It may come as a surprise to some that Boston (Georgia of course) has more to offer than the annual mini-marathon, which draws hundreds of running enthusiasts to the small community each year on the last Saturday in October.
Located in Thomas County, Boston was once a stagecoach stop that brought frequent visitors to the small community. In 1861, the original settlement of Boston was moved 3 miles to its present location to be closer to the railroad.
Though the railroad no longer brings people to Boston, the quaint small town continues to attract guests from across South Georgia and North Florida. With a strong community spirit, along with an active business association and continued tourism efforts, Boston is becoming more than a spot on the highway.
“If you take a map and draw a circle out 50 miles from Boston, you will see where traffic is coming from,” says Ann McCrickard, member of the Boston tourism association. “People in North Florida and Southwest Georgia are beginning to notice Boston.
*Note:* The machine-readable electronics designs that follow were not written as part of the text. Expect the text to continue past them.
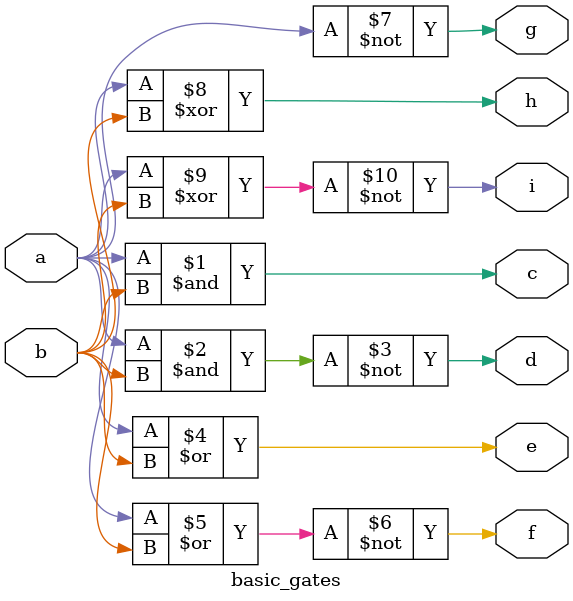
<source format=v>
`timescale 1ns / 1ps


module basic_gates(
    input a,
    input b,
    output c,
    output d,
    output e,
    output f,
    output g,
    output h,
    output i
    );
       assign c = a & b;    //AND Gate
       assign d = ~(a & b); //NAND Gate
       assign e = a | b;    //OR Gate
       assign f = ~(a | b); //NOR Gate
       assign g = ~a;       //NOT Gate (for a)
       assign h = a ^ b;    //XOR Gate
       assign i = ~(a ^ b); //XNOR Gate
endmodule

</source>
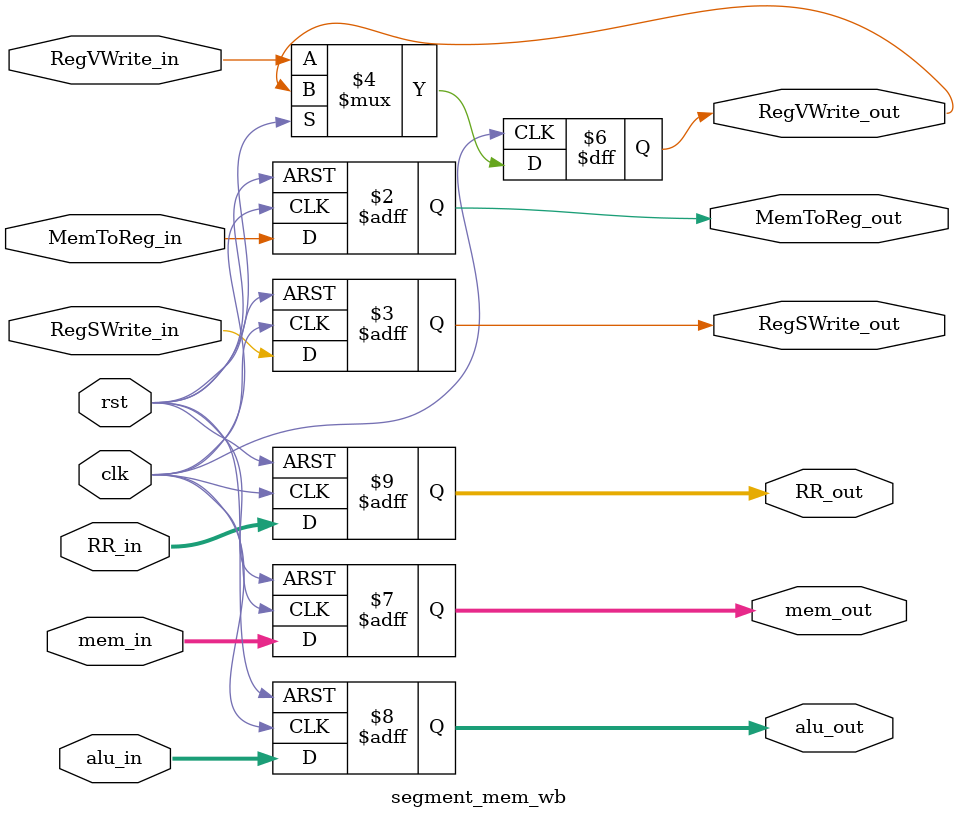
<source format=sv>
 module segment_mem_wb
(
    input  logic        clk,
    input  logic        rst,
    input  logic        MemToReg_in,
    input  logic        RegSWrite_in,
    input  logic        RegVWrite_in,
    input  logic[191:0] mem_in,
    input  logic[191:0] alu_in,
    input  logic[3:0]   RR_in,								
    output logic        MemToReg_out,
    output logic        RegSWrite_out,
    output logic        RegVWrite_out,
    output logic[191:0] mem_out,
    output logic[191:0] alu_out,
    output logic[3:0]   RR_out
);
    always_ff@(negedge clk, posedge rst) begin
        if (rst) begin
            MemToReg_out = 0;
            RegSWrite_out = 0;
            RegSWrite_out = 0;
            mem_out = 0;
            alu_out = 0;
            RR_out = 0;
        end else begin
            MemToReg_out = MemToReg_in;
            RegSWrite_out = RegSWrite_in;
            RegVWrite_out = RegVWrite_in;
            mem_out = mem_in;
            alu_out = alu_in;
            RR_out = RR_in;
        end
    end
endmodule : segment_mem_wb

</source>
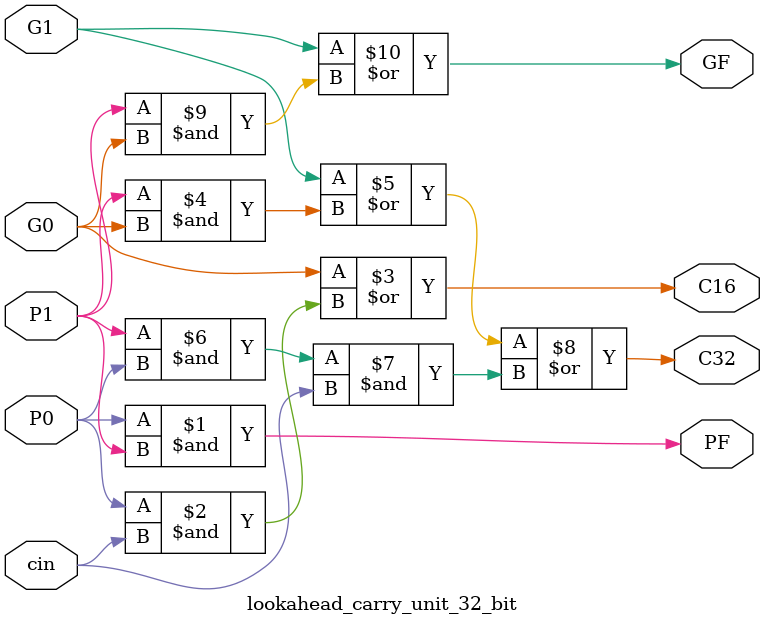
<source format=v>
module CLA_4bit(a, b, cin, sum, cout);
input [3:0] a;
input [3:0] b;
input cin;
wire [3:0] a;
wire [3:0] b;
wire cin;

output [3:0] sum;
output cout;
wire [3:0] sum;
wire cout;

// Internal variables
wire P0, P1, P2, P3;
wire G0, G1, G2, G3;
wire C1, C2, C3, C4;

assign P0 = a[0] ^ b[0];
assign P1 = a[1] ^ b[1];
assign P2 = a[2] ^ b[2];
assign P3 = a[3] ^ b[3];

assign G0 = a[0] & b[0];
assign G1 = a[1] & b[1];
assign G2 = a[2] & b[2];
assign G3 = a[3] & b[3];

assign C1 = G0 | (P0 & cin);
assign C2 = G1 | (P1 & G0) | (P1 & P0 & cin);
assign C3 = G2 | (P2 & G1) | (P2 & P1 & G0) | (P2 & P1 & P0 & cin);
assign C4 = G3 | (P3 & G2) | (P3 & P2 & G1) | (P3 & P2 & P1 & G0) | (P3 & P2 & P1 & P0 & cin);

assign sum[0] = P0 ^ cin;
assign sum[1] = P1 ^ C1;
assign sum[2] = P2 ^ C2;
assign sum[3] = P3 ^ C3;
assign cout = C4;



endmodule


module CLA_4bit_P_G(a, b, cin, sum, P, G);
input [3:0] a;
input [3:0] b;
input cin;
wire [3:0] a;
wire [3:0] b;
wire cin;

output [3:0] sum;
output P, G;
wire [3:0] sum;
wire P, G;
// Internal variables
wire P0, P1, P2, P3;
wire G0, G1, G2, G3;
wire C1, C2, C3;

assign P0 = a[0] ^ b[0];
assign P1 = a[1] ^ b[1];
assign P2 = a[2] ^ b[2];
assign P3 = a[3] ^ b[3];

assign G0 = a[0] & b[0];
assign G1 = a[1] & b[1];
assign G2 = a[2] & b[2];
assign G3 = a[3] & b[3];

assign C1 = G0 | (P0 & cin);
assign C2 = G1 | (P1 & G0) | (P1 & P0 & cin);
assign C3 = G2 | (P2 & G1) | (P2 & P1 & G0) | (P2 & P1 & P0 & cin);
assign G = G3 | (P3 & G2) | (P3 & P2 & G1) | (P3 & P2 & P1 & G0) | (P3 & P2 & P1 & P0 & cin);
assign P = P0 & P1 & P2 & P3;

assign sum[0] = P0 ^ cin;
assign sum[1] = P1 ^ C1;
assign sum[2] = P2 ^ C2;
assign sum[3] = P3 ^ C3;

endmodule


module lookahead_carry_unit_16_bit(P0, G0, P1, G1, P2, G2, P3, G3, cin, C4, C8, C12, C16, GF, PF);
input P0, G0, P1, G1, P2, G2, P3, G3, cin;
wire P0, G0, P1, G1, P2, G2, P3, G3, cin;
output C4, C8, C12, C16, GF, PF;
wire C4, C8, C12, C16, GF, PF;

assign PF = P0 & P1 & P2 & P3;

assign C4 = G0 | (P0 & cin);
assign C8 = G1 | (P1 & G0) | (P1 & P0 & cin);
assign C12 = G2 | (P2 & G1) | (P2 & P1 & G0) | (P2 & P1 & P0 & cin);
assign C16 = G3 | (P3 & G2) | (P3 & P2 & G1) | (P3 & P2 & P1 & G0) | (P3 & P2 & P1 & P0 & cin);
assign GF = G3 | (P3 & G2) | (P3 & P2 & G1) | (P3 & P2 & P1 & G0);
endmodule


module CLA_16bit(a, b, cin, sum, cout, Pout, Gout);
input [15:0] a;
input [15:0] b;
input cin;
wire [15:0] a;
wire [15:0] b;
wire cin;
output [15:0] sum;
output cout, Pout, Gout;
wire [15:0] sum;
wire cout, Pout, Gout;

// Internal Variables
wire C4, C8, C12, C16;
wire P0, G0, P1, G1, P2, G2, P3, G3;


CLA_4bit_P_G a0(.a(a[3:0]), .b(b[3:0]), .cin(cin), .sum(sum[3:0]), .P(P0), .G(G0));
CLA_4bit_P_G a1(.a(a[7:4]), .b(b[7:4]), .cin(C4), .sum(sum[7:4]), .P(P1), .G(G1));
CLA_4bit_P_G a2(.a(a[11:8]), .b(b[11:8]), .cin(C8), .sum(sum[11:8]), .P(P2), .G(G2));
CLA_4bit_P_G a3(.a(a[15:12]), .b(b[15:12]), .cin(C12), .sum(sum[15:12]), .P(P3), .G(G3));

lookahead_carry_unit_16_bit unit(.P0(P0), .G0(G0), .P1(P1), .G1(G1), .P2(P2), .G2(G2), .P3(P3), .G3(G3), .cin(cin), .C4(C4), .C8(C8), .C12(C12), .C16(C16), .GF(Gout), .PF(Pout));
assign cout = C16;

endmodule


module CLA_32bit(a, b, cin, sum, cout, Pout, Gout);
input [31:0] a;
input [31:0] b;
input cin;
wire [31:0] a;
wire [31:0] b;
wire cin;
output [31:0] sum;
output cout, Pout, Gout;
wire [31:0] sum;
wire cout, Pout, Gout;

// Internal Variables
wire tC16, tC32;
wire C16, C32;
wire P0, G0;
wire P1, G1;


CLA_16bit a0(.a(a[15:0]), .b(b[15:0]), .cin(cin), .sum(sum[15:0]), .cout(tC16), .Pout(P0), .Gout(G0));
CLA_16bit a1(.a(a[31:16]), .b(b[31:16]), .cin(C16), .sum(sum[31:16]), .cout(tC32), .Pout(P1), .Gout(G1));
lookahead_carry_unit_32_bit unit(.P0(P0), .G0(G0), .P1(P1), .G1(G1), .cin(cin), .C16(C16), .C32(C32), .GF(Gout), .PF(Pout));
assign cout = C32;

endmodule

module lookahead_carry_unit_32_bit (P0, G0, P1, G1, cin, C16, C32, GF, PF);
input P0, G0, P1, G1, cin;
wire P0, G0, P1, G1, cin;
output C16, C32, GF, PF;
wire C16, C32, GF, PF;

assign PF = P0 & P1;
assign C16 = G0 | (P0 & cin);
assign C32 = G1 | (P1 & G0) | (P1 & P0 & cin);
assign GF = G1 | (P1 & G0);

endmodule

</source>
We are a friendly community with a nice selection of shops; and while there are some commonalities, each of them brings their own unique style.”
The best part of visiting a small town is checking out where the locals eat. In Boston that would be the Main Street Café, where owners Bill and Tina Carson serve breakfast and lunch Tuesday through Saturday, and a Sunday lunch special.
“If you are planning to eat at the café on Sunday, you better come early,” says Ann. “By noon the place is packed.”
Boston’s downtown offers an eclectic mix of boutiques and shops featuring clothing, vintage and repurposed furniture, home décor, crafted jewelry, quirky metal art pieces, and unique gift items for newborns to newlyweds.
Located on Main Street, Besties, which started in 2013 as a chance for three friends to clean out their attics, has grown into a fulltime business for Linda and Rodney Willis. With a large selection of repurposed furniture and home décor, Besties is drawing customers throughout the region.
“We have a lot of people who see our furniture on our Facebook page and drive over from Tallahassee, Monticello, and Valdosta,” says Linda. “We may have something one day, but when you come back it will probably be gone.”
While only open Thursday through Saturday, Linda says the rest of the time she and Rodney are hunting up more furniture.
“Most of the furniture we have is vintage and needs some care,” she says. “We bring it back to the warehouse and Rodney does the repairs and painting.”
Down the street at Cahoots, another shop where friends came together as entrepreneurs, customers will find an array of merchandise. The store, which winds through several rooms and a narrow hallway, features handmade soap, crafted jewelry, ladies clothing, hand knitted items, and a large selection of the popular Melissa and Doug toys.
Just off Main Street is the Corner Cottage, which is housed in the old hardware store. The historic building, which was constructed circa 1899, still has its original flooring and massive wood beams. It is the rustic charm that enticed Donna Davis and her mother, Billie Thornton, to purchase the building in 2016.
“We fell in love with the building and its history,” says Donna. “And we have fallen in love with this town and the people. Everyone is friendly, and we all recommend people to visit the other stores.”
The Corner Cottage features an assortment of furniture, paintings, and collectibles. If you are trying to find that perfect gift for the hard to shop for person, then Donna suggests creating a fairy garden.
A growing trend, Donna thought the fairy gardens would be ideal for children’s birthday parties.
“The birthday parties are popular, but we also have garden clubs and church groups coming to create the fairy gardens,” says Donna. “We even hosted a mom’s night out group from Thomasville.”
The gardens, which include miniature vignettes with themed furnishings, have proven to be more than a personal gift option but also an opportunity to create a social event.
“We wanted to offer something unique to help bring people in the shop,” she says. “After a lot of prayers, God dropped this idea into our laps. It has been a lot of fun.”
As you prepare to leave the cottage, the aroma of chocolate will pique your interest as you find your way next door to Sweet Cacao Chocolates. Owner Dena White is a master chocolatier who creates an assortment of truffles, brownies, and chocolate covered marshmallows, as well as homemade granola and gelato.
Once shopping is completed, it is time to grab a table at the Buzzery, where owners Jerry and Beverly Magginnis have incorporated locally produced honey into their menu of pizza and mead.
Jerry explains that mead is created by fermenting honey and water. He then adds a variety of fruits to develop unique blends such as blackcurrant and blueberry, strawberry, pomegranate, and peach.
“I wanted to do this as a family business,” Jerry says. “We are offering something unique that people want, and having fun.”
Jerry says the family connection includes his daughter, Cana, and her husband, Dennie Best, owners of Best Apiaries, which supplies the local honey used in the pizza dough and sauce, as well as the mead. His son, Dave, provides the marketing expertise and works alongside his parents in the restaurant.
“We moved to Boston to be near our daughter and grandchildren,” says Jerry. “We decided to open a pizza place, and I started making mead, so it was a good combination.”
With the growing popularity of mead, Jerry has purchased another building in Boston with the hopes of establishing a mead tasting room and retail store.